__Problem statement__. In the listing that follows, count every line holding the word "from" and give only the count.

__Exercise material__.
=== Begin Enclosure ===
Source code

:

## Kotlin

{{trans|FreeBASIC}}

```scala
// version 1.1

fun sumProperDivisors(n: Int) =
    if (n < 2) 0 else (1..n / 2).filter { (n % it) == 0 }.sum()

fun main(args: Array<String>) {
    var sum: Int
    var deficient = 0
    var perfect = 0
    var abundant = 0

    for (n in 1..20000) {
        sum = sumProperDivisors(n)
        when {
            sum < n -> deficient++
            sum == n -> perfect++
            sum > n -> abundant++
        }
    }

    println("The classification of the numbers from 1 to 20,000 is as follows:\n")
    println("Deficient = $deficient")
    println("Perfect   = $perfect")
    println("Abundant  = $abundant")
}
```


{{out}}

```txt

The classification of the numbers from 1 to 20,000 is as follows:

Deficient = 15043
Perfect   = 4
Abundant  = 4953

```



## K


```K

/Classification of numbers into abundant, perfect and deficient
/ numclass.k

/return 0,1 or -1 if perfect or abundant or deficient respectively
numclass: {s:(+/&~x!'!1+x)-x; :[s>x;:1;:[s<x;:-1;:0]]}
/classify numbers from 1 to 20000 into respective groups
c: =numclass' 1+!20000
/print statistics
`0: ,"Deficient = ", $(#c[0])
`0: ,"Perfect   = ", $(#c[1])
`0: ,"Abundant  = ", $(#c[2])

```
=== End Enclosure ===
__Finished task__. 3